Le musicien s’étonne à tant de mélodie,
Et commence à sentir sa lyre moins hardie.
Il soulève la tête, et, d’un œil curieux,
Cherche à voir quel émule, il lui descend des cieux.
De sa voix déliée admirant la souplesse,
Il veut sur d’autres tons provoquer sa faiblesse,
Et d’un clavier si tendre effrayer les efforts.
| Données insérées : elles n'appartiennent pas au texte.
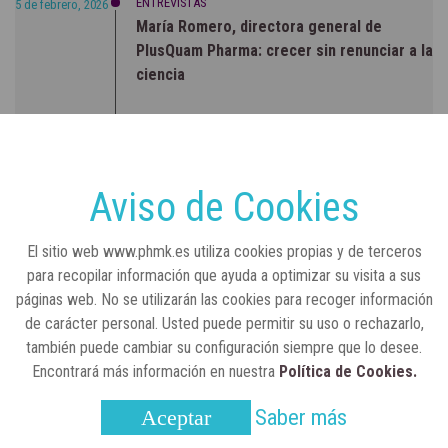
ENTREVISTAS
5 de febrero, 2026
María Romero, directora general de
PlusQuam Pharma: crecer sin renunciar a la
ciencia
RSC
23 de julio, 2026
Sanidad publica el primer análisis nacional
sobre la situación de las TCAE en España
Aviso de Cookies
CONCIENCIADOS
6 de junio, 2026
El sitio web www.phmk.es utiliza cookies propias y de terceros
Lilly impulsa "Razones de Peso" para
para recopilar información que ayuda a optimizar su visita a sus
visibilizar la obesidad
páginas web. No se utilizarán las cookies para recoger información
de carácter personal. Usted puede permitir su uso o rechazarlo,
ENTRE BASTIDORES
25 de marzo, 2023
también puede cambiar su configuración siempre que lo desee.
Real Academia Nacional de Farmacia: un
Encontrará más información en nuestra
Política de Cookies.
laboratorio de ideas que se ha adaptado a
la sociedad actual
Saber más
Aceptar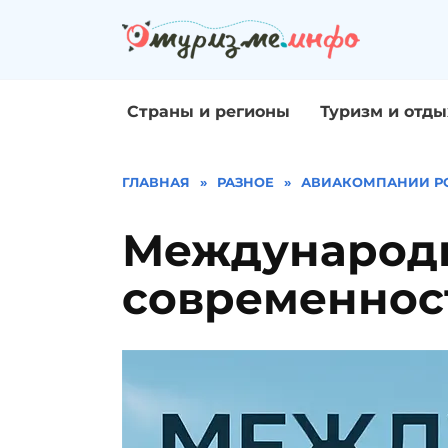
Перейти
к
содержанию
Страны и регионы
Туризм и отды
ГЛАВНАЯ
»
РАЗНОЕ
»
АВИАКОМПАНИИ Р
Международн
современнос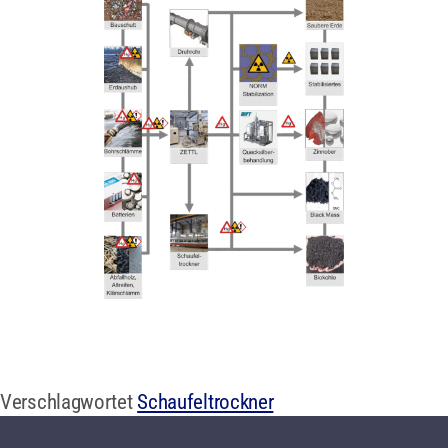
Verschlagwortet
Schaufeltrockner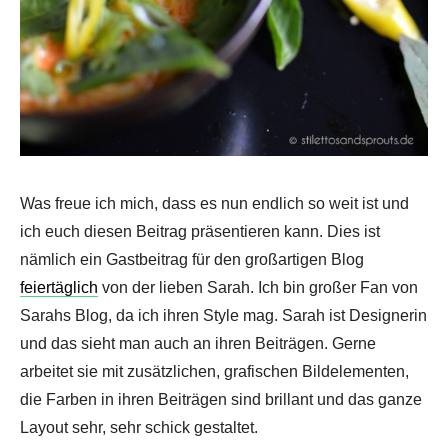
Was freue ich mich, dass es nun endlich so weit ist und
ich euch diesen Beitrag präsentieren kann. Dies ist
nämlich ein Gastbeitrag für den großartigen Blog
feiertäglich
von der lieben Sarah. Ich bin großer Fan von
Sarahs Blog, da ich ihren Style mag. Sarah ist Designerin
und das sieht man auch an ihren Beiträgen. Gerne
arbeitet sie mit zusätzlichen, grafischen Bildelementen,
die Farben in ihren Beiträgen sind brillant und das ganze
Layout sehr, sehr schick gestaltet.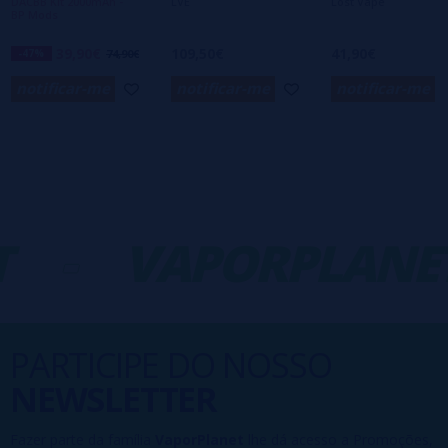
DACBB Kit 2000mAh -
LVE
Lost Vape
BP Mods
39,90€
109,50€
41,90€
-47%
74,90€
notificar-me
notificar-me
notificar-me
-
VAPORPLANET
PARTICIPE DO NOSSO
NEWSLETTER
Fazer parte da família
VaporPlanet
lhe dá acesso a Promoções,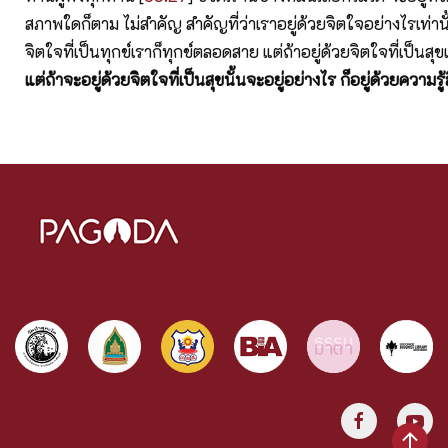
สภาพใดก็ตาม ไม่สำคัญ สำคัญที่ว่าเราอยู่ด้วยจิตใจอย่างไรเท่านั้
จิตใจที่เป็นทุกข์เราก็ทุกข์ตลอดสาย แต่ถ้าอยู่ด้วยจิตใจที่เป็นสุขเ
แต่ถ้าจะอยู่ด้วยจิตใจที่เป็นสุขนั้นจะอยู่อย่างไร ก็อยู่ด้วยความรู้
Ce n’est plus du bonheur les rapides transports,
Qu’il module, ou des sens la langueur qui frissonne ;
La mandore farouche en tumulte résonne.
Arpège par arpège, on croit voir les soldats
Presser, ou ralentir, le bruit sourd de leurs pas,
Tandis qu’en hennissant la cavale guerrière,
De ses ongles armés bat et mord la poussière.
Le cliquetis du fer, les tambours, les clairons,
Sous leur trombe de bruits couchent les escadrons :
C’est un rhythme de rage, un concert de discorde :
On souffre, on meurt : il pleut du sang dechaque corde.
La musique dit tout ; et lorsque du combat,
Dans les lointains de l’ombre, expire le fracas,
L’instrument moins terrible, abjurant la tempête,
Par un cri de victoire en triomphe s’arrête.